Maybe if you don't talk about it out loud and don't put it down in writing, it's not really happening. If you shut out the emotions, maybe you don't have to go through feeling them. Something about it is so hard to speak of this time. Is it because I'm embarrassed? Every one told me this was coming and I didn't want to hear it. I didn't want to notice their gently shaking heads when I told them it was getting better, and I can't stomach an, "I told you so." Even though I doubt anyone is cruel enough to actually say it to me.
Whereas in the past, the floodgates would open and writing proved to be my only release, this time, I am having a hard time stomaching the concept of admitting anything to anyone, most of all myself. I remember how reluctantly I stepped into things-- how much I had to consult myself on the pros and cons of letting oneself be vulnerable to a new relationship with another person.

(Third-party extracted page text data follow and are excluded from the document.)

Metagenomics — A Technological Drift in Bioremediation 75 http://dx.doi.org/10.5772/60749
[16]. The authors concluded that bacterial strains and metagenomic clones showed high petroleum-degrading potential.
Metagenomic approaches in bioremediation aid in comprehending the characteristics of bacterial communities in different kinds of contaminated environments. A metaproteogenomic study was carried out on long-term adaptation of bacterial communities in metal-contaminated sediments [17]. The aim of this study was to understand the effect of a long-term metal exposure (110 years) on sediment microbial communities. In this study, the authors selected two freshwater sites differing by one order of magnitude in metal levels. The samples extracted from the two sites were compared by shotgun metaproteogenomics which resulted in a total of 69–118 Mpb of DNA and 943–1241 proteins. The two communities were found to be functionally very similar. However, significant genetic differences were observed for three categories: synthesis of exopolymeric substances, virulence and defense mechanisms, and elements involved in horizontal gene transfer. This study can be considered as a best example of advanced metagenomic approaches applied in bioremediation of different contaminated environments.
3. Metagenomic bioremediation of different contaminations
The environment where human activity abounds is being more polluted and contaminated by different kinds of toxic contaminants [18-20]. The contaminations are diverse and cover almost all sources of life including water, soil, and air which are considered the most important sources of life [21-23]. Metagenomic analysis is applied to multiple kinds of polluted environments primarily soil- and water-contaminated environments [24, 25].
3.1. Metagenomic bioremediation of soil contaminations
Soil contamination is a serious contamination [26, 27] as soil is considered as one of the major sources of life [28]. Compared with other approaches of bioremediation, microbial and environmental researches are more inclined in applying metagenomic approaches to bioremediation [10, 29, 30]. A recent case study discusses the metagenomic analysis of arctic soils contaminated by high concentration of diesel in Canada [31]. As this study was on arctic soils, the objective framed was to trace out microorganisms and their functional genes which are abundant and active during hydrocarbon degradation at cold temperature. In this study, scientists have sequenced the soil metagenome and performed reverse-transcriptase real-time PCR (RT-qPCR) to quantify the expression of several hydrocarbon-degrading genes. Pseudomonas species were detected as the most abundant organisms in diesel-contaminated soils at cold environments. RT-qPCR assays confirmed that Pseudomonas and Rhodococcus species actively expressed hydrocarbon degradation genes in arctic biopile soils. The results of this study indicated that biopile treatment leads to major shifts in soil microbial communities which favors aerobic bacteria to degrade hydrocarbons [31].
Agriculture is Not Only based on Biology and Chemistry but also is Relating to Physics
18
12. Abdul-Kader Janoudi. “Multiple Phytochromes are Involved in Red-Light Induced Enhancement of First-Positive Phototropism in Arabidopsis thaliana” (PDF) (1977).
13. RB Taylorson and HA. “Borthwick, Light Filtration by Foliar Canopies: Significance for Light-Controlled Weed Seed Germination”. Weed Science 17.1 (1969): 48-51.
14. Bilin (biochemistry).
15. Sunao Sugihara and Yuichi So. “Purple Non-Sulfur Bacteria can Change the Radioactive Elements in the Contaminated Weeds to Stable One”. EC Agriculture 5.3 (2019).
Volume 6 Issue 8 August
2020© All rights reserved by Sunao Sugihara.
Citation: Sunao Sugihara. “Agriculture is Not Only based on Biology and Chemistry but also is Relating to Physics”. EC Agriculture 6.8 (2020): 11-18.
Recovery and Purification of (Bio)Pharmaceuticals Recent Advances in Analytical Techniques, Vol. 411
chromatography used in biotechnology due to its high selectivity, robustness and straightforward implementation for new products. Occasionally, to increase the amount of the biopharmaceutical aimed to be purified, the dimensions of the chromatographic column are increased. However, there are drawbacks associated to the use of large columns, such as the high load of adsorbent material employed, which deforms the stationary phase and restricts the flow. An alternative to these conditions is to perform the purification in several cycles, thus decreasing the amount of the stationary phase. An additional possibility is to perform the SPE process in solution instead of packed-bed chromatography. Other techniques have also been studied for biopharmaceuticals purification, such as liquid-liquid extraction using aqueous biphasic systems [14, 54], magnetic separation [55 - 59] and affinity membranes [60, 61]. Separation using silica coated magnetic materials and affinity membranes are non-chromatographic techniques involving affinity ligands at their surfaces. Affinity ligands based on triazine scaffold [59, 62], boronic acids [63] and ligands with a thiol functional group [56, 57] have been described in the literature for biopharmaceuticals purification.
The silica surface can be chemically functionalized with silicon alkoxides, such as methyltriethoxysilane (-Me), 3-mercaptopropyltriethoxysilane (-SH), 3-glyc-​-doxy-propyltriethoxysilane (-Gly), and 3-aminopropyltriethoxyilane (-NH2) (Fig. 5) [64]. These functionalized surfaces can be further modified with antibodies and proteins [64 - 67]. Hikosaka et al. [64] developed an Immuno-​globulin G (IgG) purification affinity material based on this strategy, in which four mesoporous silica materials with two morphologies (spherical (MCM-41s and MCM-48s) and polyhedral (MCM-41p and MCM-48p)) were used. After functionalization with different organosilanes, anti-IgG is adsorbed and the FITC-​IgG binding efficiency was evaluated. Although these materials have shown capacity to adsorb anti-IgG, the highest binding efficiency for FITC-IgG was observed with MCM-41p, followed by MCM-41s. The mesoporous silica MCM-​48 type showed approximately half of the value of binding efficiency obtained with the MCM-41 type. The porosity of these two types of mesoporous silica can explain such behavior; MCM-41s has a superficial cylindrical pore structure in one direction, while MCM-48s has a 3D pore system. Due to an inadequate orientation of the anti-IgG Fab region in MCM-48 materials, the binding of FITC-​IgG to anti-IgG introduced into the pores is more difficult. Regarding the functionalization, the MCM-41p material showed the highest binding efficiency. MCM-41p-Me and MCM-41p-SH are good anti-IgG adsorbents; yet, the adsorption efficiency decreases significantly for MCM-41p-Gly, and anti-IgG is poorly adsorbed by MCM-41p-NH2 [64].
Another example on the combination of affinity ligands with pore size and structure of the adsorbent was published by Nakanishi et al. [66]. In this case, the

I know how unhealthy and unbalanced my life has been. I know that each heart break is just a small moment in a long timeline of our lives. I know the basic wisdoms that heal someone with a broken spirit. So why does it still seem so insurmountable? I feel no sense of it getting better any time soon. I have no plan for the next chapter in any aspect of my life-- in love, career, friendship, location, goals…
I feel foolish, betrayed, humbled, and most of all, weakened. The smallest tasks like ordering a coffee is too much-- too much interaction, too much vulnerability to handle. I'm scared to let anyone interact with me because I'm too fragile. I sense that I could break down at any moment. Unwarranted and unexpectedly, I collapse into tears.
I can't get angry at him. I can't find that empowered "ready to move on" sense of self. Where are my defense mechanisms? I can't expect this road to be easy, but I just wish for a clearer path to recovery. And I am afraid I going to come out the other side even more closed off than I was before.